Poeta y periodista argentino n. en Alegrete (Brasil) en 1839 y m. en 1882. Era hijo de emigrados políticos.
Hiperbólicamente, podríamos llamarlo «el verbo de la elocuencia poética», por la sonoridad, ampulosidad y grandilocuencia de un poeta que no era, paradójicamente, orador. Estudió en el Colegio Nacional de Concepción, del Uruguay, pero no terminó sus estudios y se entregó al periodismo en diversos periódicos de Entrerríos y en su Tribuna Nacional de Buenos Aires.
Fue secretario de Derqui y diputado nacional, y defendió la política de Urquiza y de Roca, quien pronunció la oración fúnebre ante su tumba y dispuso que se publicaran sus Obras poéticas (1887).
Éstas fueron reeditadas en 1943 por la Academia Argentina de Letras, con prólogo de Eleuterio F. Tiscornia.
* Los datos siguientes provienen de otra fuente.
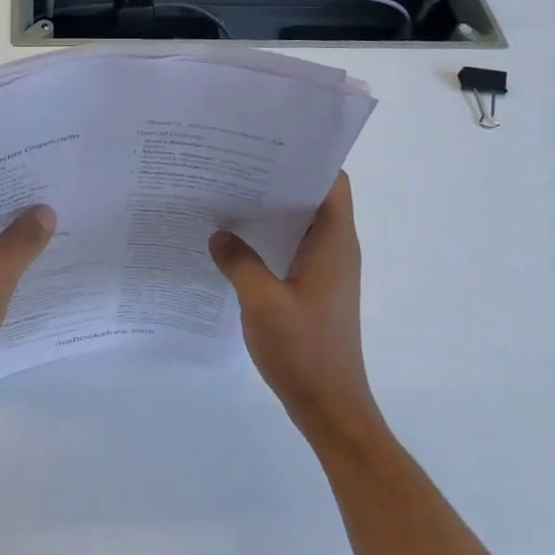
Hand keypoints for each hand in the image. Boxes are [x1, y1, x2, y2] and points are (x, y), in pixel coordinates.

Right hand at [210, 173, 381, 447]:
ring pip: (299, 226)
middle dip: (277, 180)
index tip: (266, 146)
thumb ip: (238, 262)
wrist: (330, 408)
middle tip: (233, 167)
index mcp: (335, 242)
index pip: (332, 182)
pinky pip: (291, 251)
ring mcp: (326, 272)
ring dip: (270, 212)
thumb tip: (219, 234)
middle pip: (312, 199)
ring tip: (227, 197)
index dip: (306, 159)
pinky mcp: (313, 291)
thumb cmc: (304, 350)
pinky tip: (233, 244)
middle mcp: (336, 250)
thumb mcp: (262, 301)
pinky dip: (268, 241)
Discípulo romántico de Víctor Hugo, a quien canta con apasionado fervor en una de sus composiciones, habría que preguntarse si leía también con frecuencia a Manuel José Quintana.
Su poesía más celebrada es la que se titula El nido de cóndores (v.), pero son también muy conocidos los poemas Atlántida, canto a la raza latina, y Prometeo, verdadero canto a la humanidad: estos dos poemas gustaron mucho a Menéndez Pelayo y fueron causa principal de que Juan Valera calificara su poesía de «sublimemente didáctica».
Otras composiciones suyas son: San Martín, La noche de Mendoza, El arpa perdida (elegía con motivo de la muerte en naufragio del poeta Esteban Luca), Paisandú (himno al heroísmo uruguayo frente a los brasileños) y La vuelta al hogar, más lírica e íntima que sus demás composiciones.
Más épico que lírico, más retórico y elocuente que profundo, Andrade es un poeta de lenguaje metafórico, patriota, liberal, culto, romántico y altisonante.